## Written task:
Retype every line of text in the listing below without any changes, and leave the pictures out of your copy.

Dataset records:
◆ ◆ ◆ ◆ ◆ ◆ ◆

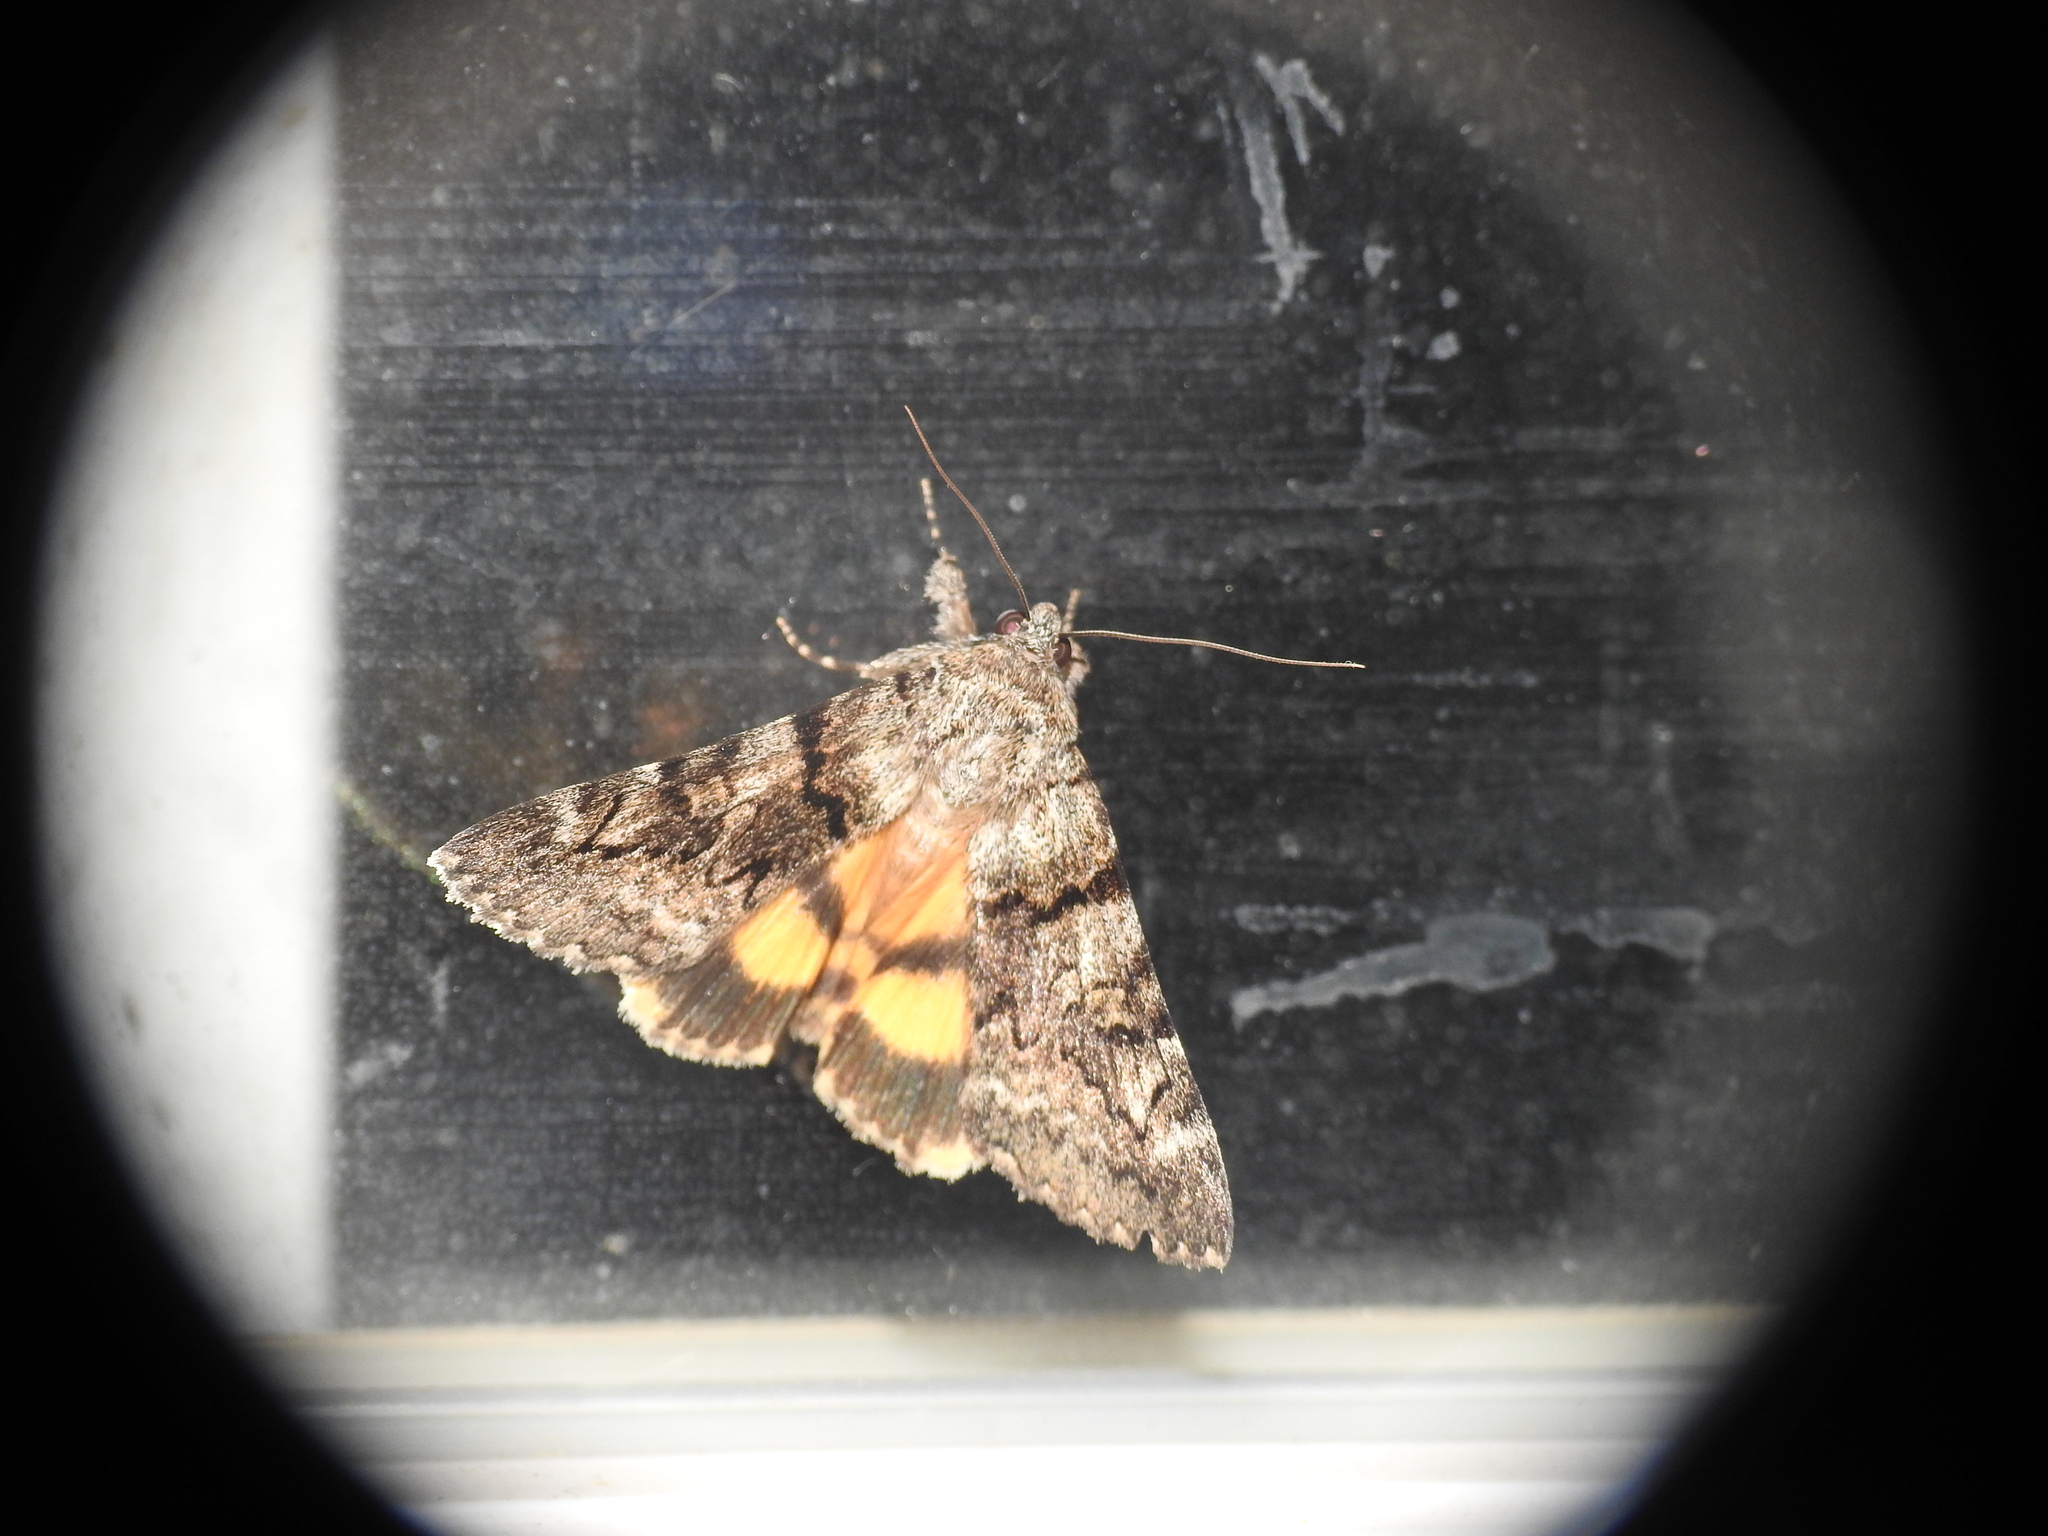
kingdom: Animalia
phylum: Arthropoda
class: Insecta
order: Lepidoptera
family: Erebidae
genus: Catocala
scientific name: Catocala nymphagoga
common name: Oak yellow underwing
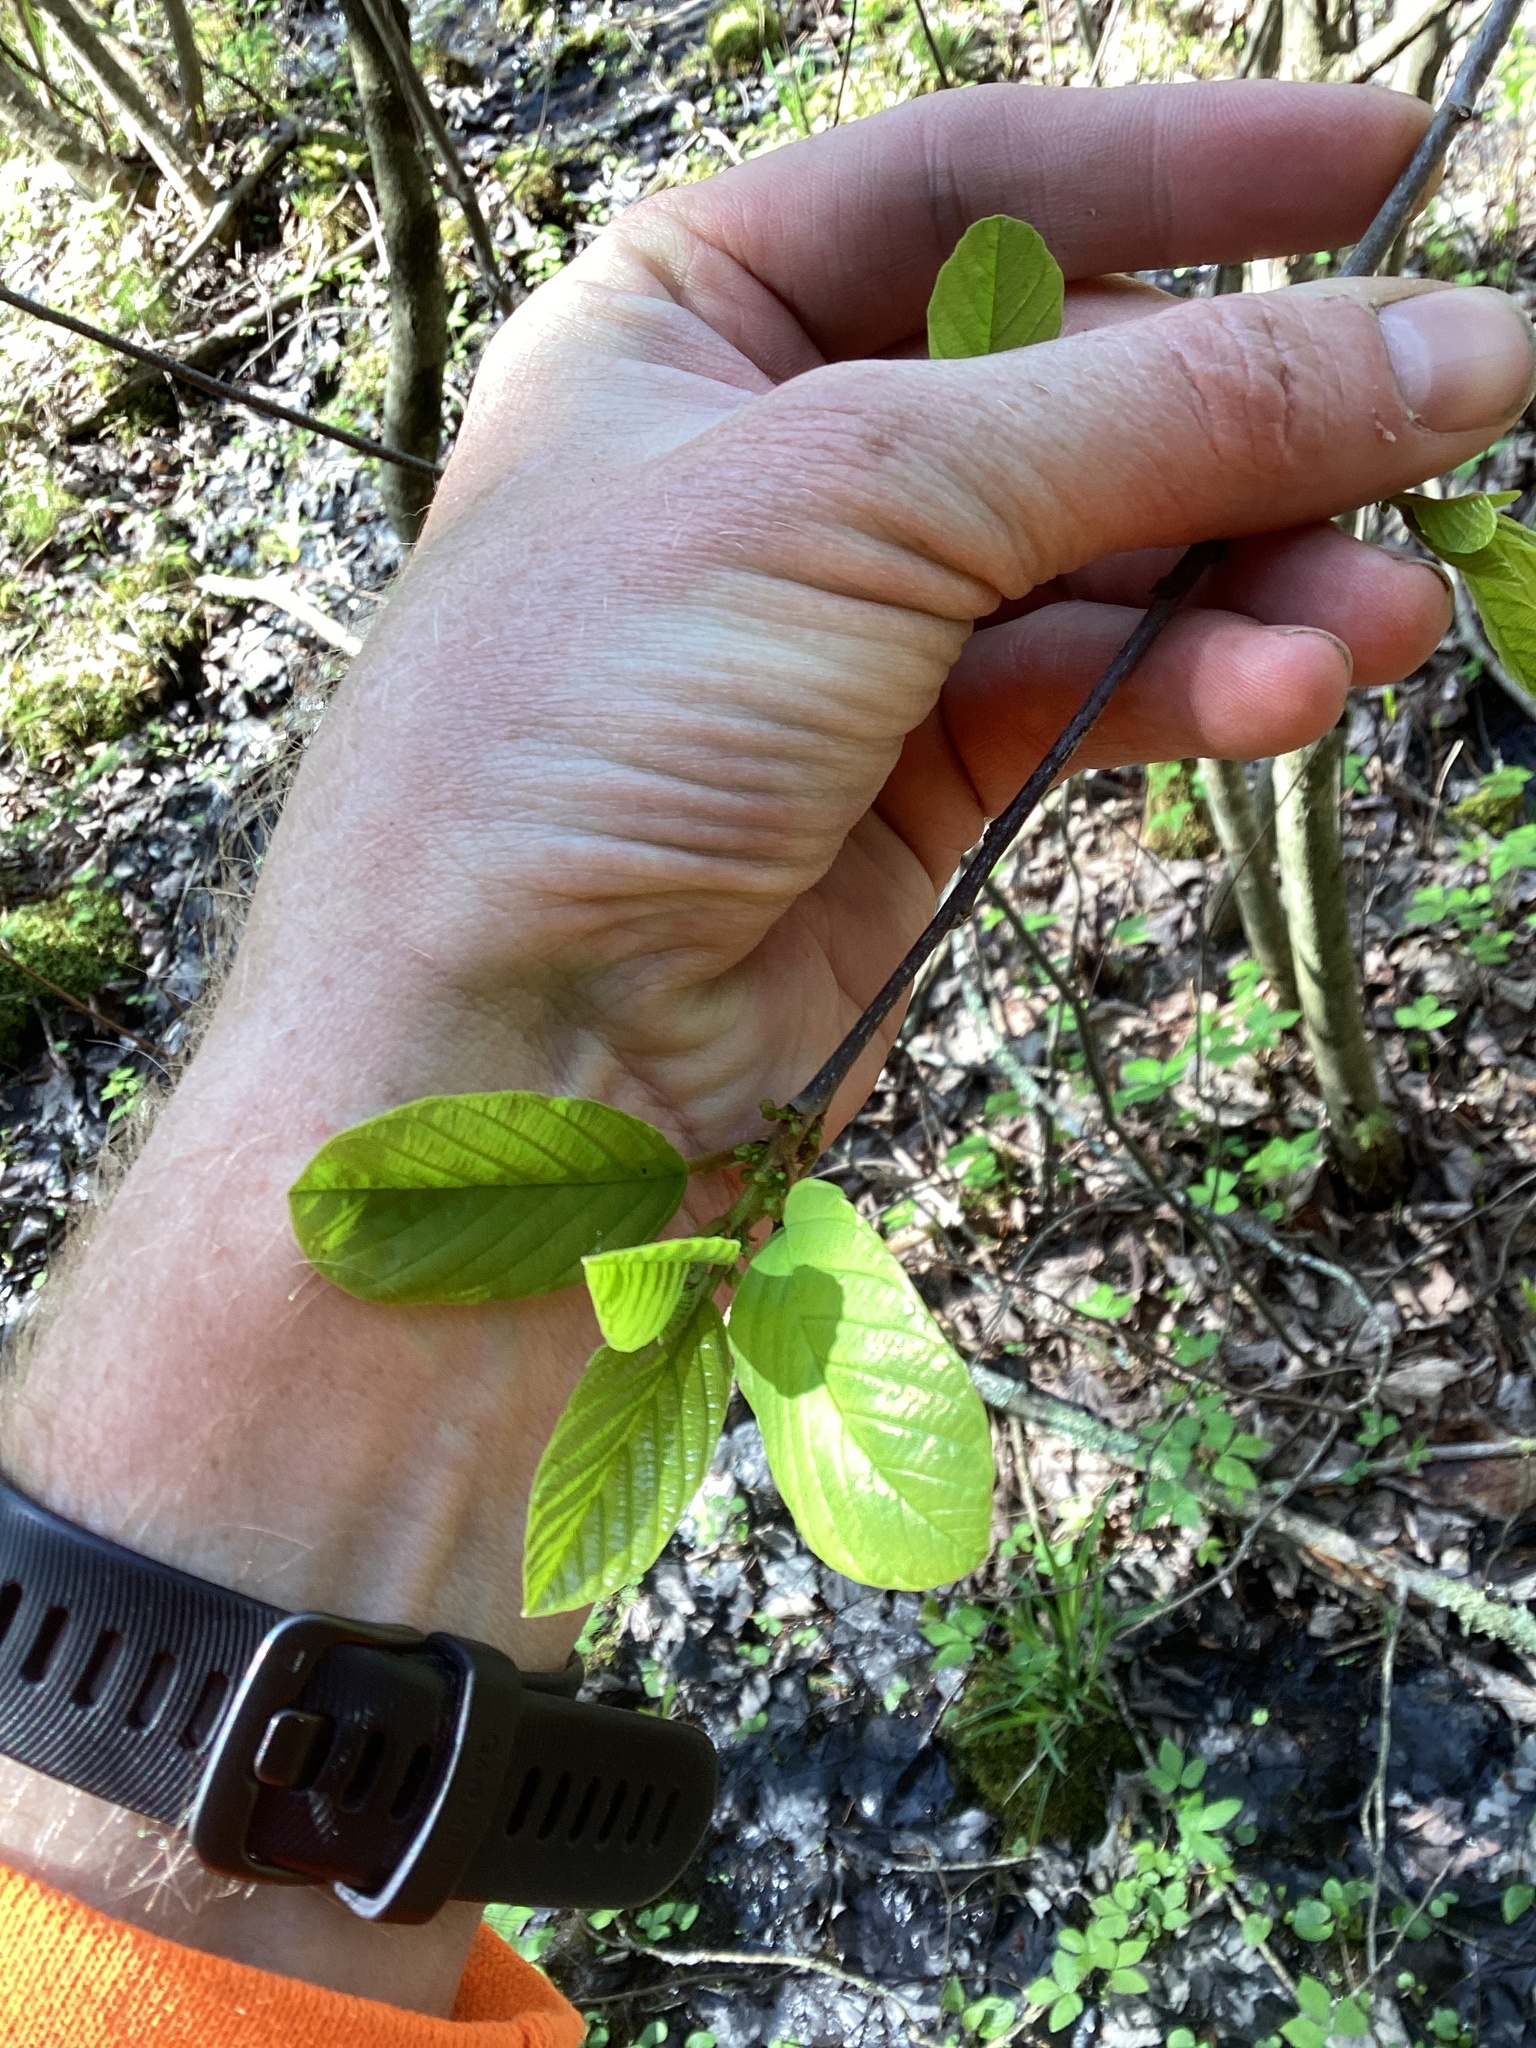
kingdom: Plantae
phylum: Tracheophyta
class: Magnoliopsida
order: Rosales
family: Rhamnaceae
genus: Frangula
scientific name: Frangula alnus
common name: Alder buckthorn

◆ ◆ ◆ ◆ ◆ ◆ ◆

## Written solution:
kingdom: Animalia
phylum: Arthropoda
class: Insecta
order: Lepidoptera
family: Erebidae
genus: Catocala
scientific name: Catocala nymphagoga
common name: Oak yellow underwing
kingdom: Plantae
phylum: Tracheophyta
class: Magnoliopsida
order: Rosales
family: Rhamnaceae
genus: Frangula
scientific name: Frangula alnus
common name: Alder buckthorn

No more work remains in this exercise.